By David Watkins , AFP
TOKYO–Japan on Monday intervened in currency markets for the first time since August to weaken the yen, the government said, after the unit hit a fresh post-war high against the greenback. Finance Minister Jun Azumi told reporters that Japan’s action was unilateral and did not comment on the size of the intervention. Japan’s Nikkei index rose by more than 0.50 percent in the wake of the move. Initial gains were quickly weighed by profit-taking and as Japanese exporters looked to repatriate overseas earnings at Monday’s quickly improved rates ahead of monthly book closing, said dealers. “Although I had repeatedly said we will take decisive measures against speculative moves in markets, those moves unfortunately continued so I ordered intervention at 0125 GMT,” Azumi told reporters at a quickly convened news conference.

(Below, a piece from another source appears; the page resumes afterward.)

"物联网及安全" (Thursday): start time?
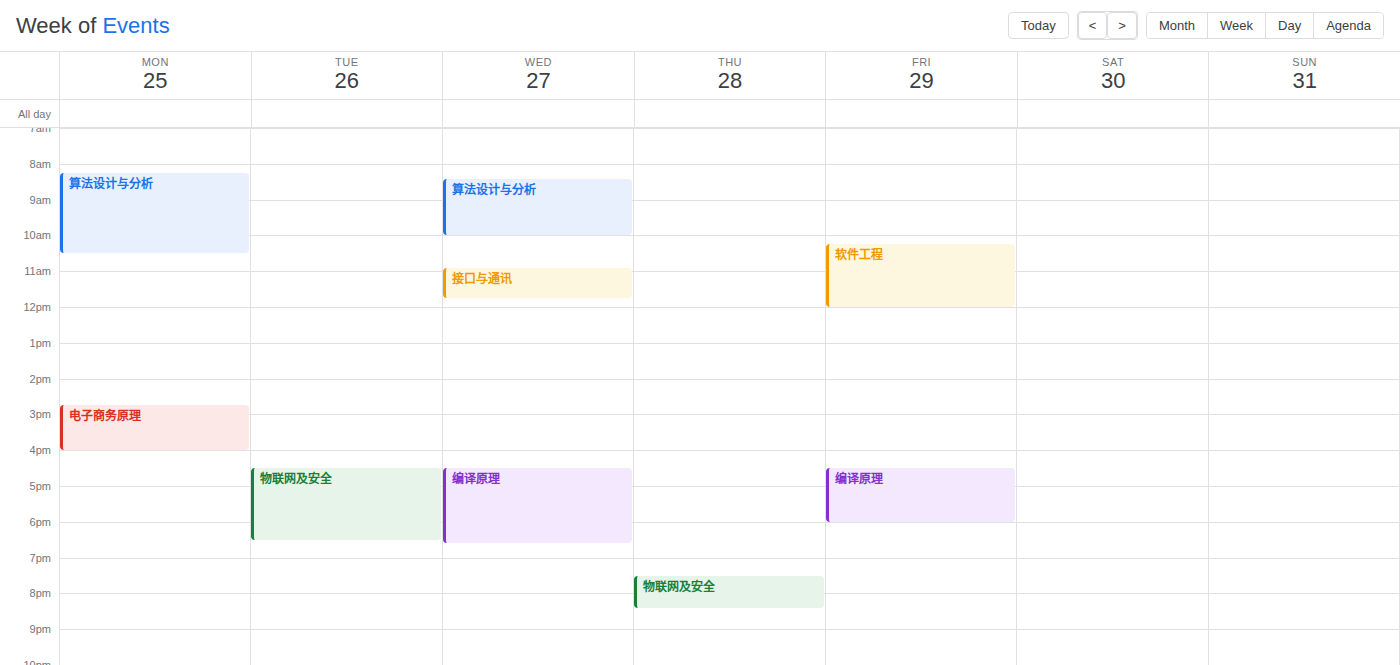
7:30 PM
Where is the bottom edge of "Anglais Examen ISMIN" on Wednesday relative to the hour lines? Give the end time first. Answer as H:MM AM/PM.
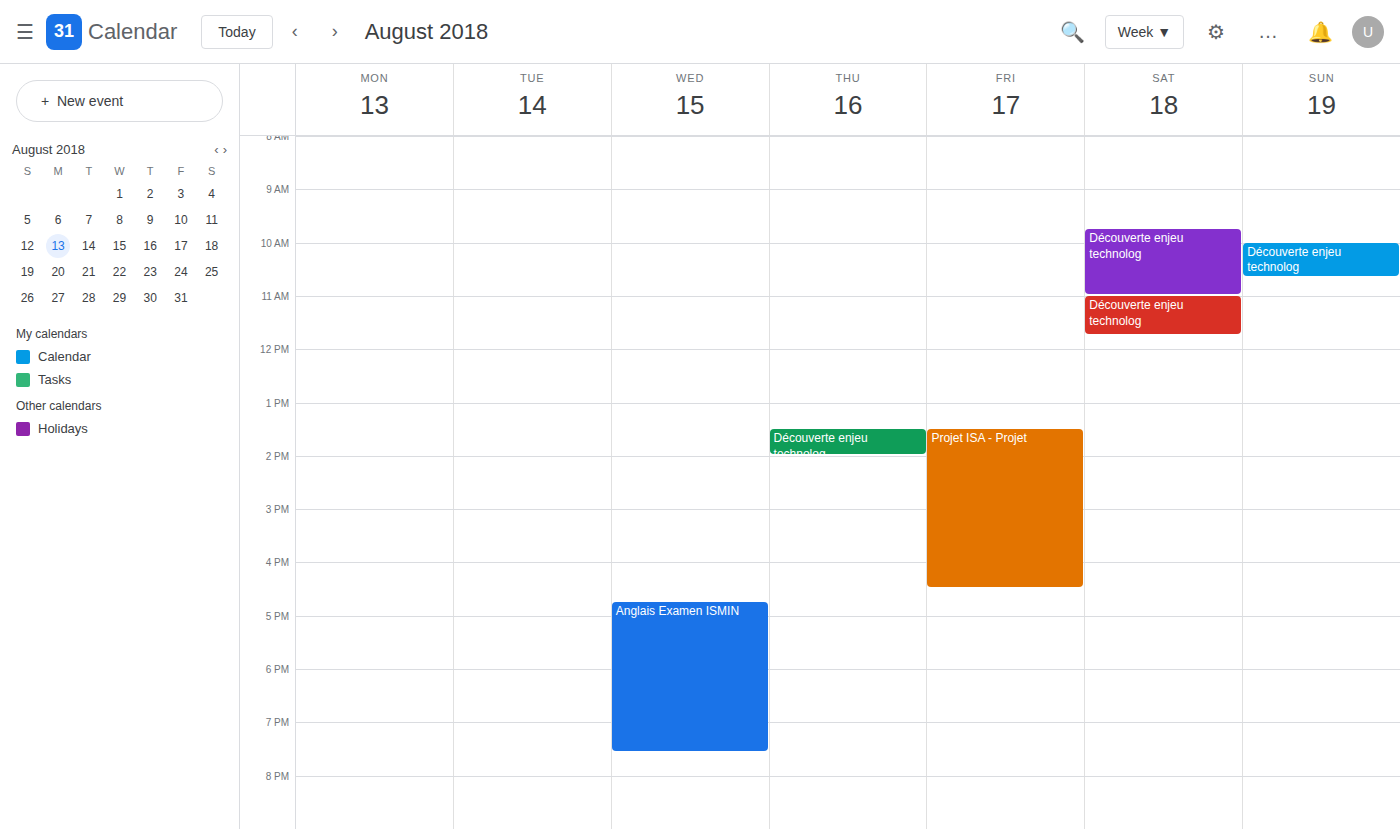
7:35 PM -- neither: 35 minutes below the 7 PM line and 25 minutes above the 8 PM line.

“It was solo intervention this time,” Azumi added. Japanese officials have in recent weeks stepped up intervention rhetoric in an attempt to verbally weaken the unit, but it continued to strengthen regardless. Officials had hoped that last week’s EU agreement on measures to shore up the eurozone and help resolve the bloc’s debt crisis would boost confidence and have an easing effect on fund flows into the Japanese unit. Concerns are growing in Japan that the strong currency, which erodes the repatriated profits of exporters and makes exports less competitive, could undermine a fragile recovery from the March 11 earthquake and tsunami. Japan’s manufacturers have staged a rebound since the March disasters that left around 20,000 dead or missing and shattered crucial supply chains, heavily disrupting Japanese industry.